▶ RECORDS TO USE
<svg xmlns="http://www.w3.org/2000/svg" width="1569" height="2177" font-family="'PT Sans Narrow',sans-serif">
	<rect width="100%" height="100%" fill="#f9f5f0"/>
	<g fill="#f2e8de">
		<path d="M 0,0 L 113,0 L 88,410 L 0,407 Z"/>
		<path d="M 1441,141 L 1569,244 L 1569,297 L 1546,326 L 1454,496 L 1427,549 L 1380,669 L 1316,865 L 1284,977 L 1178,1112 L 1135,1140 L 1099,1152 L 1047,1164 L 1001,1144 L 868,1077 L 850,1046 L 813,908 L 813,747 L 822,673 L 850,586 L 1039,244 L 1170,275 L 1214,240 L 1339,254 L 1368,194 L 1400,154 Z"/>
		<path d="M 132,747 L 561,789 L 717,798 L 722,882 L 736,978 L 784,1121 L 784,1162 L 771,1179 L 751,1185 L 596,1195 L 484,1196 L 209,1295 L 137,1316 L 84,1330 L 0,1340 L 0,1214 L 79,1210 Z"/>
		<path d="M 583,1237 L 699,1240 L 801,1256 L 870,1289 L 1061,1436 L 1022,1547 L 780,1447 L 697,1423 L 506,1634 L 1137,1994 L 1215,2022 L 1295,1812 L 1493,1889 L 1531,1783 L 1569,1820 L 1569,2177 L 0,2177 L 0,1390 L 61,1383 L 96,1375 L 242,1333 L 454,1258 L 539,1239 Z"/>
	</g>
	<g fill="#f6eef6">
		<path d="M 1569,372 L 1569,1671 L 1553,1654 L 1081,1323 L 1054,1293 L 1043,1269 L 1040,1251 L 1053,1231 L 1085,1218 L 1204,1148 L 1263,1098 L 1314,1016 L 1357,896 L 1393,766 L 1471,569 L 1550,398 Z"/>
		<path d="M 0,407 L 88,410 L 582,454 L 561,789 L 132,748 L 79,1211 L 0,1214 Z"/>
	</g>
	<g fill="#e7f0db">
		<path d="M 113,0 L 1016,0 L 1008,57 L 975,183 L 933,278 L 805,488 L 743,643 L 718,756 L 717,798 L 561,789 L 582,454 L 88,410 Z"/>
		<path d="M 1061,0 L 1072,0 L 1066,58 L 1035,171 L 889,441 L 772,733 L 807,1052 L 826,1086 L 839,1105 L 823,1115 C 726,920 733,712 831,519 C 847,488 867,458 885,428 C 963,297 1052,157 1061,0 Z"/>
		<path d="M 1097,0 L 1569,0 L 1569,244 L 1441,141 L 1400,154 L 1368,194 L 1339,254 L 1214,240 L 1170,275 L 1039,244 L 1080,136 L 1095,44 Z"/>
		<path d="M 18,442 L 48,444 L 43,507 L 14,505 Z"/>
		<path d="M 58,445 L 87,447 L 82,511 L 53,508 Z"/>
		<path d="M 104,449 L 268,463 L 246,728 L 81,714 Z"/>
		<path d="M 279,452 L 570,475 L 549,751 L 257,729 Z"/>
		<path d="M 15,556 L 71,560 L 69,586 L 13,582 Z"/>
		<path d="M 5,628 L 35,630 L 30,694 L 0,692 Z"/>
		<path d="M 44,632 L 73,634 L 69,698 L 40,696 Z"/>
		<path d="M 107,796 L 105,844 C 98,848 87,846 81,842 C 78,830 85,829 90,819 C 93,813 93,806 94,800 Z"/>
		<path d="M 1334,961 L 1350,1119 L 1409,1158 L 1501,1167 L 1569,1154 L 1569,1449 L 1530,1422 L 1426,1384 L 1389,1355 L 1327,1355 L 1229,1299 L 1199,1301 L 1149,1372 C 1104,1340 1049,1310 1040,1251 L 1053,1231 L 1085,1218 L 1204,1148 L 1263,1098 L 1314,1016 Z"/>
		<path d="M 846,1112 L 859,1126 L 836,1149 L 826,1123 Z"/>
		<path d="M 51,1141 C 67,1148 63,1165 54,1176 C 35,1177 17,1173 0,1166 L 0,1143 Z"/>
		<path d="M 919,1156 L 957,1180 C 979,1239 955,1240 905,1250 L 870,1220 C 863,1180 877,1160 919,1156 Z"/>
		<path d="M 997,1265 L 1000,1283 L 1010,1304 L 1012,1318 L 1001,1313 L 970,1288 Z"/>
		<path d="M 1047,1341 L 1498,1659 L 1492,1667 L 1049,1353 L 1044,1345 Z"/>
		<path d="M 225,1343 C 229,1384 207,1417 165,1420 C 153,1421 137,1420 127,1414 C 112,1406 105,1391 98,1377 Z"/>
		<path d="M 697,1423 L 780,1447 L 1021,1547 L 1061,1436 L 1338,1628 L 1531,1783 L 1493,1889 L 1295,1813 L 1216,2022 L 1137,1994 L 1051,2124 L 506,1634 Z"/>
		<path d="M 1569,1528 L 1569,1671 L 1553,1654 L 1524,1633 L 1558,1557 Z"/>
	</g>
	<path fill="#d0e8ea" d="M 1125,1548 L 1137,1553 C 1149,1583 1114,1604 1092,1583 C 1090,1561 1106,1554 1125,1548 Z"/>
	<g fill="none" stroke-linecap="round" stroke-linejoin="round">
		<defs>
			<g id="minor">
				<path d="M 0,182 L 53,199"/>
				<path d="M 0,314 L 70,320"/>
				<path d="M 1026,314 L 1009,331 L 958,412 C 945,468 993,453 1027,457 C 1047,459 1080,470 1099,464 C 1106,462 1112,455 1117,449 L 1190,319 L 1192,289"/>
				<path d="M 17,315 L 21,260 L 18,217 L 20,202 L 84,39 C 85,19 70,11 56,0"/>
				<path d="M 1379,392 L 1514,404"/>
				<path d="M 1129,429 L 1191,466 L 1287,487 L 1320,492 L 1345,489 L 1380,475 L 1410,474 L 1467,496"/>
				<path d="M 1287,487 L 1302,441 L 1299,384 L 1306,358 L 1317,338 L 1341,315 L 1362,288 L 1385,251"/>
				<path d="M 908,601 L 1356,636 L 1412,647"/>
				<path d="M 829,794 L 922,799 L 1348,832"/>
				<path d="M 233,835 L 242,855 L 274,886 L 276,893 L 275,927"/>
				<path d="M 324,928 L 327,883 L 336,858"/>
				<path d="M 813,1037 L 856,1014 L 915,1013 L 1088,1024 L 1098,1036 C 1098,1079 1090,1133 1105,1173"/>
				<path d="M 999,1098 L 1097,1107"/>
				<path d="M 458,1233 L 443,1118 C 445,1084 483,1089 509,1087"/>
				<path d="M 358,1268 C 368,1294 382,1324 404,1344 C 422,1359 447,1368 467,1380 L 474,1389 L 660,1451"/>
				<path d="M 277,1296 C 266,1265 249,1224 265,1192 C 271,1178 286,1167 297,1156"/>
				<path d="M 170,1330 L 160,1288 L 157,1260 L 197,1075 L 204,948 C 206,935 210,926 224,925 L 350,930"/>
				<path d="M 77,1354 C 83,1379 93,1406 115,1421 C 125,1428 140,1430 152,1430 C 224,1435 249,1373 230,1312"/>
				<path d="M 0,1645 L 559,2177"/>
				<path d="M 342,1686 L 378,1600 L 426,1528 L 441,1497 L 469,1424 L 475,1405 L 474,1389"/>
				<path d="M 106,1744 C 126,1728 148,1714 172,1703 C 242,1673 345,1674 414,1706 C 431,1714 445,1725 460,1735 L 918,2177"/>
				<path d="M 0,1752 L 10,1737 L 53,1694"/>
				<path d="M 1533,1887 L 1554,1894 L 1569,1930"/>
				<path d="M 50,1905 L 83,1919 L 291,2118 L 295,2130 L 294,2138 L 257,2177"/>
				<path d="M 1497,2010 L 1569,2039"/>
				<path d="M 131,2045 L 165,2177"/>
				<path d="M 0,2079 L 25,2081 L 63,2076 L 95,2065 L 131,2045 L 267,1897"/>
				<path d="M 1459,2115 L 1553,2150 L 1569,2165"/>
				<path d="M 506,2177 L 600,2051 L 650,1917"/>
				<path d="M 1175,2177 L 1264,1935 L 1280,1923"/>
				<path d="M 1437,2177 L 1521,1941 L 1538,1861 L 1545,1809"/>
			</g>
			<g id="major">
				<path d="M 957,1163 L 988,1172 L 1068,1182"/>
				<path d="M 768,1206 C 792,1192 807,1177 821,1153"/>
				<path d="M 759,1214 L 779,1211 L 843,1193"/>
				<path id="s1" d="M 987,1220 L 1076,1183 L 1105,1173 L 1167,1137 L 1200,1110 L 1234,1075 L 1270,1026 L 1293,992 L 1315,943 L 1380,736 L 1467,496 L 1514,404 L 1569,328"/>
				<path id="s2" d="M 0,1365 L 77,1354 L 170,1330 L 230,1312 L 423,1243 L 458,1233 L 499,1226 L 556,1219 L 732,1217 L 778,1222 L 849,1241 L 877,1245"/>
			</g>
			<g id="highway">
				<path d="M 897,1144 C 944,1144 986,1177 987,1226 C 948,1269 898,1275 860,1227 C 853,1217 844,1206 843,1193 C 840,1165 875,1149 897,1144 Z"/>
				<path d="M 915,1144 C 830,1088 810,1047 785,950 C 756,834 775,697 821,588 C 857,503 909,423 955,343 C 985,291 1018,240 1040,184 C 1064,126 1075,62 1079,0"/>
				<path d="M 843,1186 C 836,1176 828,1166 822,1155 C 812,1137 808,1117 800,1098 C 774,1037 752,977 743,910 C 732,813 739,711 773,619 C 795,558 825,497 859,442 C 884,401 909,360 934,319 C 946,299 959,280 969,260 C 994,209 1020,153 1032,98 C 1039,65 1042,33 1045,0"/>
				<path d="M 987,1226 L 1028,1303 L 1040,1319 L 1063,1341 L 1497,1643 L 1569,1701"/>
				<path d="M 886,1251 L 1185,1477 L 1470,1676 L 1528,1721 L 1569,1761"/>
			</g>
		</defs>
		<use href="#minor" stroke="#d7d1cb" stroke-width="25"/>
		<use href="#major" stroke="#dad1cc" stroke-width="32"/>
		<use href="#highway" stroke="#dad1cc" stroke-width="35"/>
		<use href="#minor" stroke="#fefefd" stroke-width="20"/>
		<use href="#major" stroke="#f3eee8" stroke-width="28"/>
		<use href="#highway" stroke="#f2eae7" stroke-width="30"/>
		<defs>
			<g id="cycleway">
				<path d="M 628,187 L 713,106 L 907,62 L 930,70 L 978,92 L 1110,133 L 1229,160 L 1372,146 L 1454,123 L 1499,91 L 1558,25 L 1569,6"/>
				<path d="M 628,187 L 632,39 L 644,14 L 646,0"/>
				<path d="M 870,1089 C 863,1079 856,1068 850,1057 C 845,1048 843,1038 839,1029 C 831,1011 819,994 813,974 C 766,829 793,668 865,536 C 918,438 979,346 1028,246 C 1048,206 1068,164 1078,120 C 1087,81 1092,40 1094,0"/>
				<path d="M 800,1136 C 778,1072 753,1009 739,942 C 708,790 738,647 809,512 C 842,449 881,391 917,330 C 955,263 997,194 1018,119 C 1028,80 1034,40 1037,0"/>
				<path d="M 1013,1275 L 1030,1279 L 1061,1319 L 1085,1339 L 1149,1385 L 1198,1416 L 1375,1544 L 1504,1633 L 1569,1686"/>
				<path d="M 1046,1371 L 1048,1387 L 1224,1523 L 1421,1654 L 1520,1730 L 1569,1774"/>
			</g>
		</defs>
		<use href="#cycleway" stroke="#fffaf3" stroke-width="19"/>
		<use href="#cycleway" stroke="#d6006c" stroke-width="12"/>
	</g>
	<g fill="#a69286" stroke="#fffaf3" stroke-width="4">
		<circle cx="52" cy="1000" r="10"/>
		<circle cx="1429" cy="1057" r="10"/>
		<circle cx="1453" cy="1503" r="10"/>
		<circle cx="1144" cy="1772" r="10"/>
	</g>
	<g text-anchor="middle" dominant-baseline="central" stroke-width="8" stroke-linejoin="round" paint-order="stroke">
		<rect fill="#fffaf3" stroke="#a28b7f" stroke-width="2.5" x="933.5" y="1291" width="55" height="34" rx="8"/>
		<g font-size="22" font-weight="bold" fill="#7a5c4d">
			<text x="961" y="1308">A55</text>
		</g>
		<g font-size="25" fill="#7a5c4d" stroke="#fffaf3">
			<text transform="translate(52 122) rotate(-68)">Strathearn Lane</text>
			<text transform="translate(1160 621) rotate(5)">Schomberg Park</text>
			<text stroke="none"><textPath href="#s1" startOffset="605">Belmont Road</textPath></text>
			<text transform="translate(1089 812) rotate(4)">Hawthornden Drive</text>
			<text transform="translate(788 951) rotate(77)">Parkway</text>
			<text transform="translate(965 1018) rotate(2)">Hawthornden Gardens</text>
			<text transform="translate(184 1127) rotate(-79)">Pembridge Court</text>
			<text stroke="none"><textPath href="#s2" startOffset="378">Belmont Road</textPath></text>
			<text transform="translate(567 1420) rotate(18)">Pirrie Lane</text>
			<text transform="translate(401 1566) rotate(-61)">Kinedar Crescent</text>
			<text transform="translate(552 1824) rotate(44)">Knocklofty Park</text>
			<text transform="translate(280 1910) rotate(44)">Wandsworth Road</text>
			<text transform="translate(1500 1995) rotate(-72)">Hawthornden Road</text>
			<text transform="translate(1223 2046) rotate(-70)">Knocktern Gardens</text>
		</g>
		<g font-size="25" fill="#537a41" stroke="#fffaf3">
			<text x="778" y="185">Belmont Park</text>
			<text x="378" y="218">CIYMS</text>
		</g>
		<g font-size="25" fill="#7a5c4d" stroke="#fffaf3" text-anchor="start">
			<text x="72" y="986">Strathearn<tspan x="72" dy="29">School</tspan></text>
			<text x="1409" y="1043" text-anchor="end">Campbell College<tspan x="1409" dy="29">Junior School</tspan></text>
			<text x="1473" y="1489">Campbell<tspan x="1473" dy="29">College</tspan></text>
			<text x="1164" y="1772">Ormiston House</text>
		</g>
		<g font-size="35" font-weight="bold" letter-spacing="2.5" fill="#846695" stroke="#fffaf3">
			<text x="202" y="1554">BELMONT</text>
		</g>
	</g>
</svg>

▶ WORK TASK
Scan the entries above for the string "round" and copy each line containing it.

▶ ANSWER TO THIS EXERCISE
	<g fill="none" stroke-linecap="round" stroke-linejoin="round">
	<g text-anchor="middle" dominant-baseline="central" stroke-width="8" stroke-linejoin="round" paint-order="stroke">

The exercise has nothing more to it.